In this series we are exploring the weird and wonderful world of astronomy jargon! Take a strange trip through today’s topic: wormholes!
Albert Einstein and Nathan Rosen were the first to realize that wormholes might exist. First you take a normal black hole – you know, a singularity surrounded by an event horizon where nothing can escape. Then you take its mirror image, a white hole, which is a singularity surrounded by an event horizon where nothing can ever enter. When you combine the two together, you get a wormhole, a connected tunnel between two points in space.

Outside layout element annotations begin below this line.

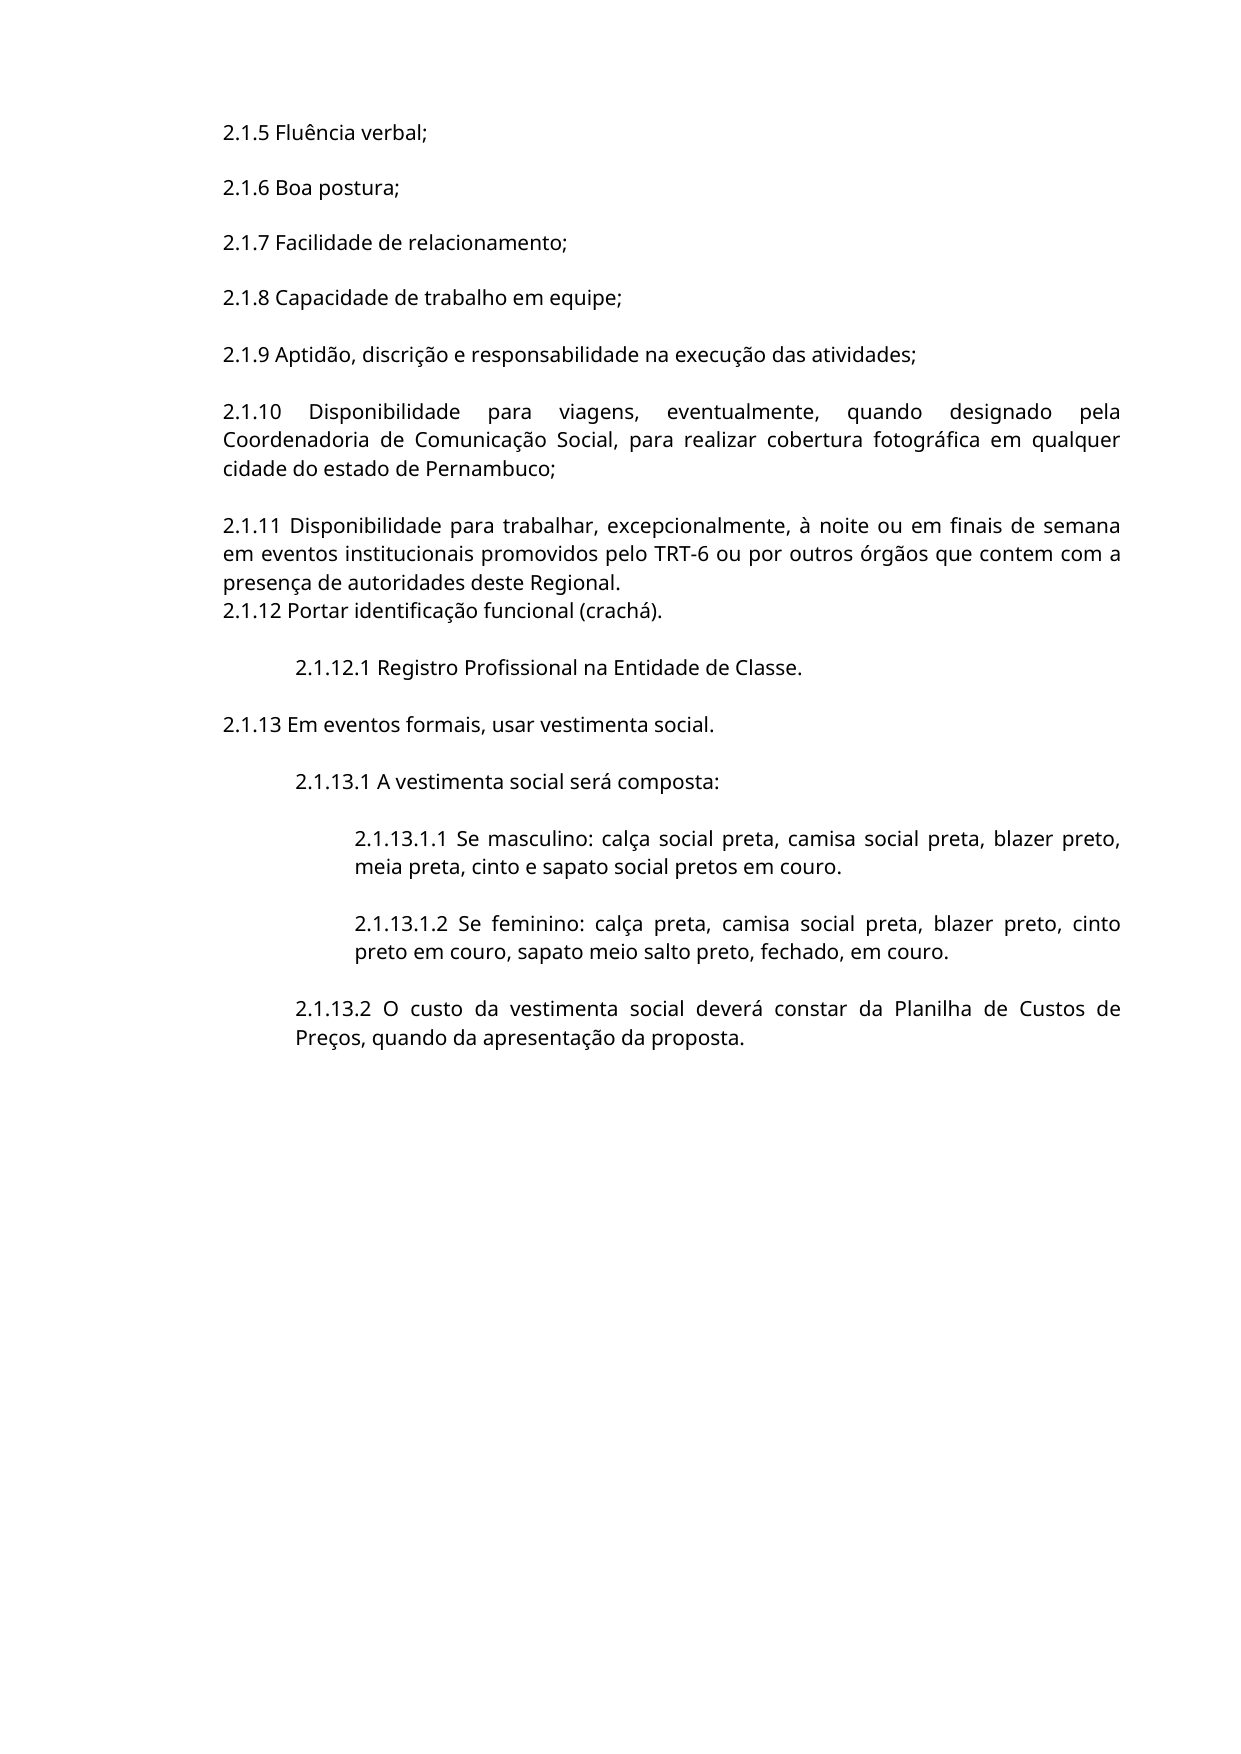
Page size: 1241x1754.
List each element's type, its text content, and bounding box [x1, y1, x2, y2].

text 2.1.6 Boa postura; [223, 173, 1122, 202]
text 2.1.13.1.1 Se masculino: calça social preta, camisa social preta, blazer preto, meia preta, cinto e sapato social pretos em couro. [354, 824, 1122, 881]
text 2.1.12.1 Registro Profissional na Entidade de Classe. [295, 653, 1122, 682]
text 2.1.8 Capacidade de trabalho em equipe; [223, 283, 1122, 312]
text 2.1.13.1 A vestimenta social será composta: [295, 767, 1122, 795]
text 2.1.13.2 O custo da vestimenta social deverá constar da Planilha de Custos de Preços, quando da apresentação da proposta. [295, 994, 1122, 1051]
text 2.1.13 Em eventos formais, usar vestimenta social. [223, 710, 1122, 738]
text 2.1.5 Fluência verbal; [223, 118, 1122, 147]
text 2.1.12 Portar identificação funcional (crachá). [223, 596, 1122, 625]
text 2.1.10 Disponibilidade para viagens, eventualmente, quando designado pela Coordenadoria de Comunicação Social, para realizar cobertura fotográfica em qualquer cidade do estado de Pernambuco; [223, 397, 1122, 482]
text 2.1.9 Aptidão, discrição e responsabilidade na execução das atividades; [223, 340, 1122, 369]
text 2.1.11 Disponibilidade para trabalhar, excepcionalmente, à noite ou em finais de semana em eventos institucionais promovidos pelo TRT-6 ou por outros órgãos que contem com a presença de autoridades deste Regional. [223, 511, 1122, 596]
text 2.1.13.1.2 Se feminino: calça preta, camisa social preta, blazer preto, cinto preto em couro, sapato meio salto preto, fechado, em couro. [354, 909, 1122, 966]
text 2.1.7 Facilidade de relacionamento; [223, 228, 1122, 257]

Ah, there is one catch to this simple type of wormhole. Once you enter it you can’t actually leave, and you will be crushed into the singularity at the center. That’s because the entrance to this kind of wormhole (known as an “Einstein-Rosen bridge”) is behind the black hole event horizon. And the very definition of an event horizon is that you can’t escape once you cross it.
So that’s not very useful.
To build a stable wormhole, also called a traversable wormhole, you need something really exotic. As in, literally exotic matter: matter that has negative mass. That’s the only way to place the wormhole entrance outside the event horizon, and keep it stable as things travel down the tunnel.
Right, negative mass doesn’t exist. But what about negative energy? Negative energy is found in all sorts of interesting quantum setups, and physicists openly wonder if that kind of negative energy can be somehow adapted to construct a wormhole.
Wormholes are purely hypothetical at this point. We’re not sure if the negative energy we observe in some experiments is the “right” kind of negative energy to build a real wormhole. The math here gets really tricky and hard to follow, and we don’t have a solid grounding on the physics to guide us.
So for now, wormholes will remain a staple of science fiction, and not science fact.